Corn New Crop: It needed the old crop help to be fair as, as far as the new crop is concerned, it has disappointed the market. World ending stocks are raised by only +2.32MT to 159.35MT, considering beginning stocks up by +4.06MT, this is not massively exciting. Expectations for US, has hinted yesterday were slightly over the top anyway, so market cannot feel genuinely surprise and ignoring the old crop to make the market rebound is very convenient! US exports are raised, not surprising considering the inspections, by +1.91MT to 62.87MT. Feed use is decreased by -0.63MT but the real symbolic upset for the market was on the production side, -0.63MT to 375.37MT. Maybe USDA was a bit in a jolly and was overoptimistic last month when setting up the yield at 181.3 bushels per acre! It is cut to 180.7 bushels per acre. No major change other wise, a few bits and bobs on production (Egypt +0.4MT, EU +0.2MT, Canada +0.2MT, FSU -1MT) and use (Mexico +0.5MT). World ending stocks are down -38.86MT year on year to 159.35MT, it is by far the tightest balance sheet as it represents 14.30% of the use and 14.92% of the production.
Soybeans Old Crop: US (+0.52MT to 120.04MT), Brazil (+0.30MT to 119.8MT) and Paraguay (-0.19MT to 9.81MT) production adjustments as well as cut in use (-0.65MT in the US) took the ending stocks higher by +1.91MT.
Soybean New Crop: Same scenario than corn in a lower extent, world ending stock are up but less than the beginning stocks. They are up by +1.78MT to 110.04MT, 31.17% of the use, 29.78% of the production, +13.39MT year on year,… Picture is not bad by any means. So very little change, US production is cut by -0.10MT to 127.63MT… Despite a yield increase! USDA bumped up the yield b +0.3 bushels per acre to 53.1 bushels per acre, but harvested areas are cut by -0.6M acres to 88.3M acres. No major change, to be noted, US exports remained pegged at 56.06MT.
Market reaction? Soybeans and Corn ended up respectively +6.00 cents and +6.50 cents, and Wheat down by -2.50 cents in Chicago. In other words, kind of the opposite of the logic as balance sheets are heavier for corn and soybeans and tighter for wheat! But the psychological effect of cutting the US corn and soybeans crops has triggered a bit of short covering. Market is always right, even if it might be wrong! There’s no real change in the global picture but funds might take the signal that we reached the fundamental bottom line and now, any potentiality for getting balance sheets heavier are quite limited. Kansas and Minneapolis followed Chicago and closed down by respectively -2.50 cents and -2.25 cents. On the other side of the Pond, only 30 minutes to enjoy the report and market closed slightly more logically up in MATIF Wheat by +€0.75 and +£0.40 on London Feed.
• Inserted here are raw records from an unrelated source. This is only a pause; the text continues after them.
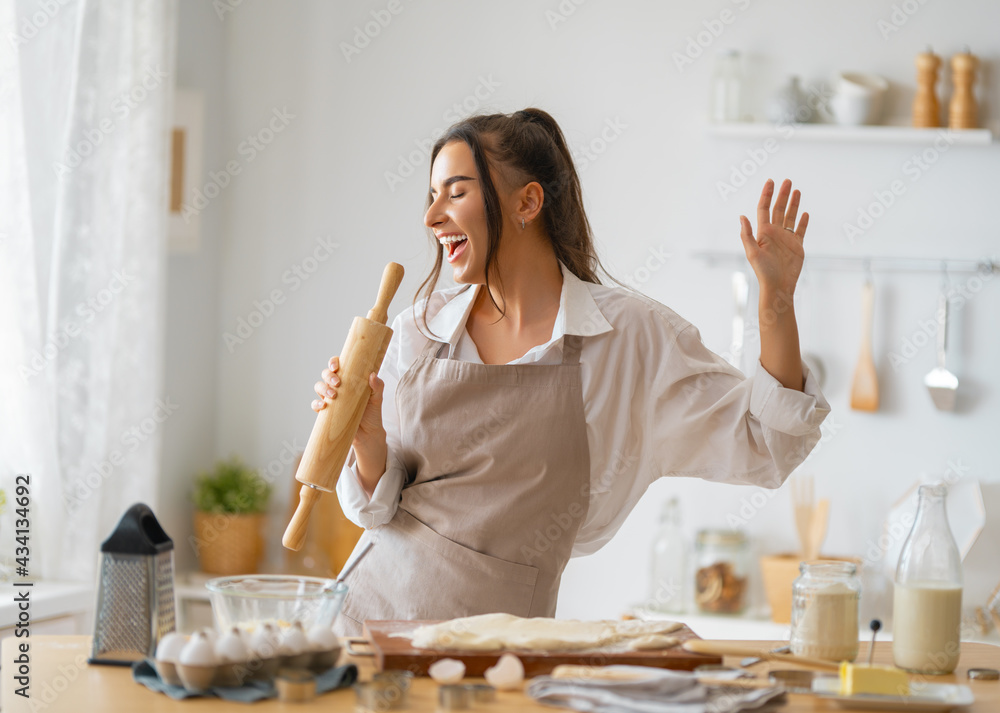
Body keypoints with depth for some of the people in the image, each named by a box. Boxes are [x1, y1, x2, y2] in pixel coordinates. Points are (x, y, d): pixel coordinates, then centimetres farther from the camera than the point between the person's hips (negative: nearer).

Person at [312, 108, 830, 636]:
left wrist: (776, 301, -9)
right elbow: (379, 508, 10)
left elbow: (763, 449, -1)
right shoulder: (417, 333, 5)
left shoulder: (629, 335, -3)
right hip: (372, 607, 3)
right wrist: (369, 442, -11)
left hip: (494, 632, -3)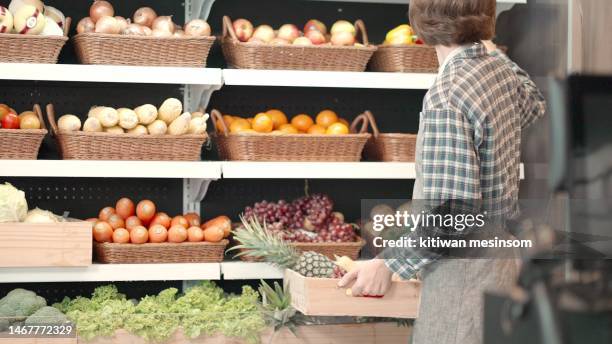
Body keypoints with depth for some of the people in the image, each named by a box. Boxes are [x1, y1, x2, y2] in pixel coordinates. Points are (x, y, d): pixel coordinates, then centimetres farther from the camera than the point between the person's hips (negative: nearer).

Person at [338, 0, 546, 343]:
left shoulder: (447, 97, -25)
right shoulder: (500, 68, 1)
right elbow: (534, 103, 28)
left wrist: (389, 263, -17)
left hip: (465, 271, -9)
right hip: (502, 253, 9)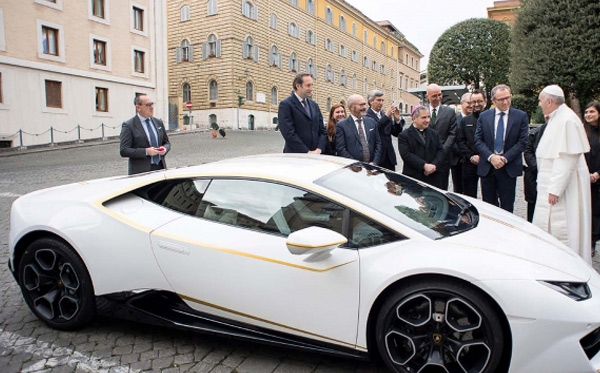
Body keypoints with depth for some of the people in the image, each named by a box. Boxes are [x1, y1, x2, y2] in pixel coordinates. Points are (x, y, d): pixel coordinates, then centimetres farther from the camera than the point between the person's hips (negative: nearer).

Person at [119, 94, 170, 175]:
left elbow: (166, 142, 20)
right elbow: (124, 151, -10)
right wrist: (146, 151, -19)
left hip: (160, 168, 5)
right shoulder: (128, 125, -4)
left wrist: (165, 148, -4)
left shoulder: (158, 122, 12)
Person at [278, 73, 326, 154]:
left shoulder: (314, 105, 14)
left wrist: (319, 149, -4)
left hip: (315, 156, 5)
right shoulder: (286, 105, -6)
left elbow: (322, 130, 13)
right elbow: (289, 133, -15)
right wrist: (307, 152, -16)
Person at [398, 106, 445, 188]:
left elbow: (440, 151, 8)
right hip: (413, 178, -4)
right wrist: (424, 165, -20)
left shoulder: (434, 133, 16)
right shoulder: (404, 135, -1)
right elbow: (406, 154, -12)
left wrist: (434, 165, -12)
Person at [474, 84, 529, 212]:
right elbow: (478, 140, 1)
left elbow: (522, 142, -3)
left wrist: (505, 158, -13)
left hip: (509, 167, -1)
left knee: (507, 206, 3)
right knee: (488, 205, 8)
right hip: (487, 167, 2)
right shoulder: (484, 116, 6)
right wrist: (491, 157, -13)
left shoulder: (521, 116, 1)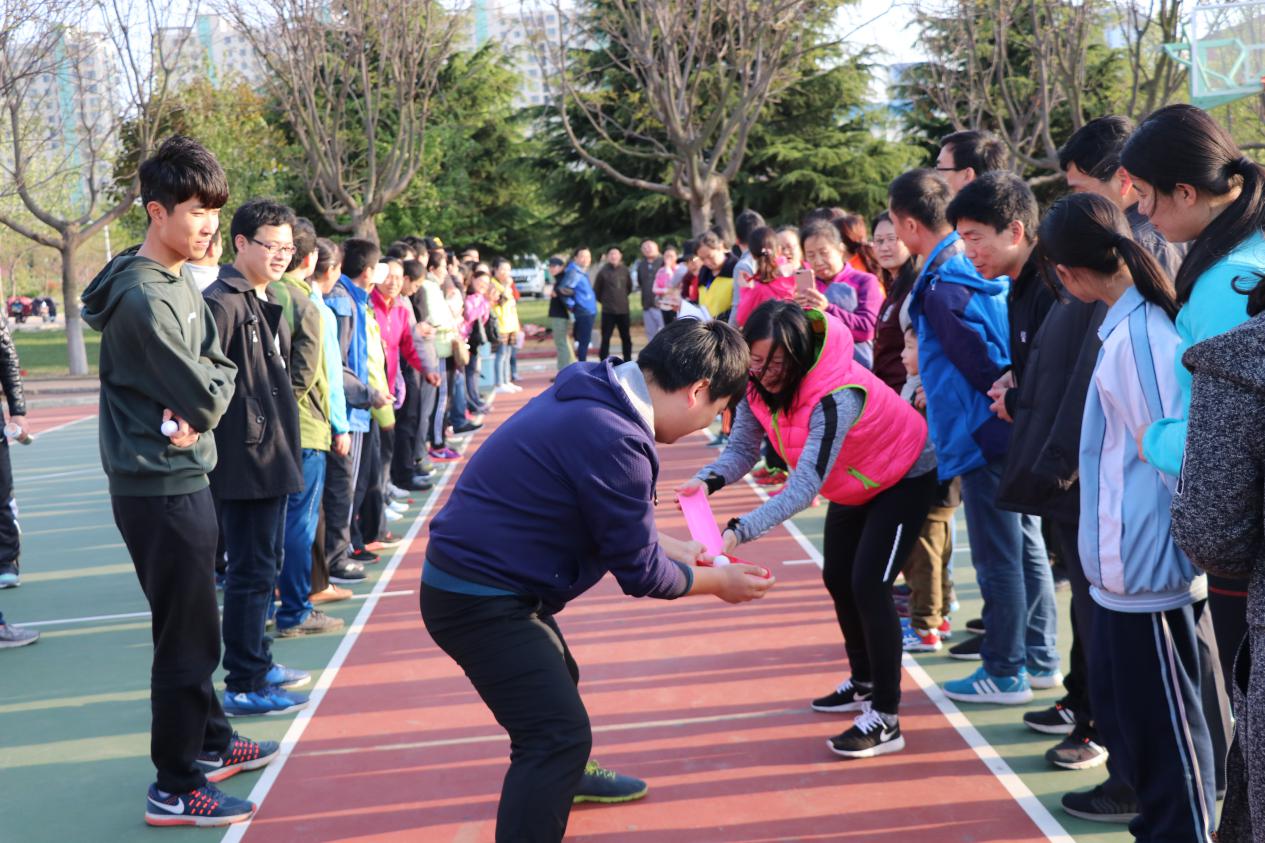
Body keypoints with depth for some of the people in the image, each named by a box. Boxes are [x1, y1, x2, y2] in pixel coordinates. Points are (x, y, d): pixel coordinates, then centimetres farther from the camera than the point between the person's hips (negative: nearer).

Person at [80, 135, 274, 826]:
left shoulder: (179, 285, 10)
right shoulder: (142, 297, -20)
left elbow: (221, 372, 6)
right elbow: (205, 396, -22)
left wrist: (197, 410, -12)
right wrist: (205, 406, -1)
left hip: (182, 481, 10)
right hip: (161, 490, -10)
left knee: (193, 629, 21)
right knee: (186, 641, -1)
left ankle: (210, 744, 36)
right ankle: (175, 790, 10)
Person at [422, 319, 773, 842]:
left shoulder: (599, 396, 2)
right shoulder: (615, 440, -29)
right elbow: (640, 572, -16)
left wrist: (676, 549, 15)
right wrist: (718, 582, -1)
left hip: (480, 576, 11)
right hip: (479, 598, -11)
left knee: (557, 679, 31)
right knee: (558, 732, -15)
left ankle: (566, 775, 58)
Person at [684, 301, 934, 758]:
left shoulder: (835, 395, -42)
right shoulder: (761, 384, -19)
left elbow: (805, 486, -47)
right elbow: (742, 448, -17)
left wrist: (738, 531, -58)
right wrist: (708, 481, -40)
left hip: (904, 477, -9)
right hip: (854, 484, 9)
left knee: (868, 585, -16)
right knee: (838, 578, 16)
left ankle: (886, 719, -8)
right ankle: (864, 682, 36)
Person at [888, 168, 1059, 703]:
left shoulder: (941, 287, -19)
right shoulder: (975, 266, 8)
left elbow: (985, 364, -20)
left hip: (983, 436, -9)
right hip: (1014, 431, 9)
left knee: (997, 559, 1)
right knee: (1025, 547, 16)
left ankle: (1005, 674, 11)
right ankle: (1040, 659, 26)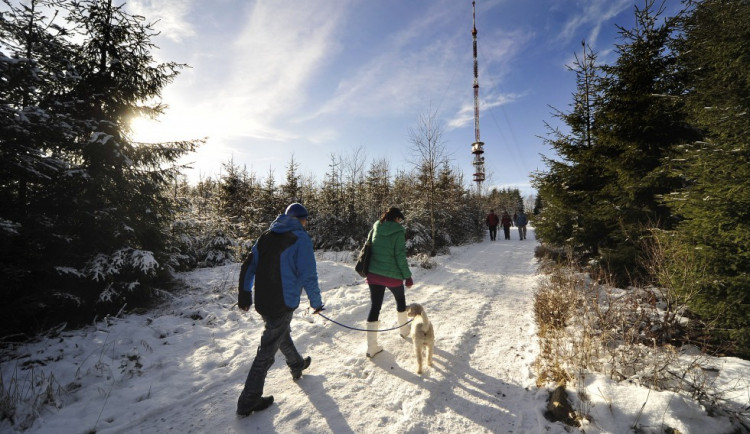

However, everything is up on the night session, sounds like indeed we could enter in the wintery phase of “we know everything and we have to wait until plantings and crop enter dormancy” so short bets could be taken off the table in a wait and see mood. Soybeans are up +7.25 cents, Corn +1.00 cent, Wheat +4.00 cents in Chicago, +4.50 cents in both Kansas and Minneapolis. London Feed has opened up +£0.25, MATIF is ticking sideways at the open.
Bangladesh is issuing a new tender to buy 50,000T of wheat. On the latest, they received a best offer of $297.20 CNF FO. China sold 656,845T of corn of its ageing reserve at $209.10, a quite successful auction as 16.42% of the volume offered was awarded.
France AgriMer said French corn is 65% harvested, a strong pace, +23% from last year. Also, 15% of the winter wheat is planted, +10% from last week.
US CPI and Core CPI were both a miss by a tick, to both +0.1%. Unemployment Claims were also higher than expected to 214k, +7k more than expected. EURUSD is trading around 1.1580, GBPUSD around 1.3215, both down this morning.
US Crude Oil Inventories showed a much higher build up than expected (+6.0M barrels versus +2.3M barrels expected). Logistic on the eastern coast and gulf is not easy by any means these days with the hurricane seasons. Crude Oil is trading $71.65 on the NYMEX with ICE Brent at a $9.3 premium.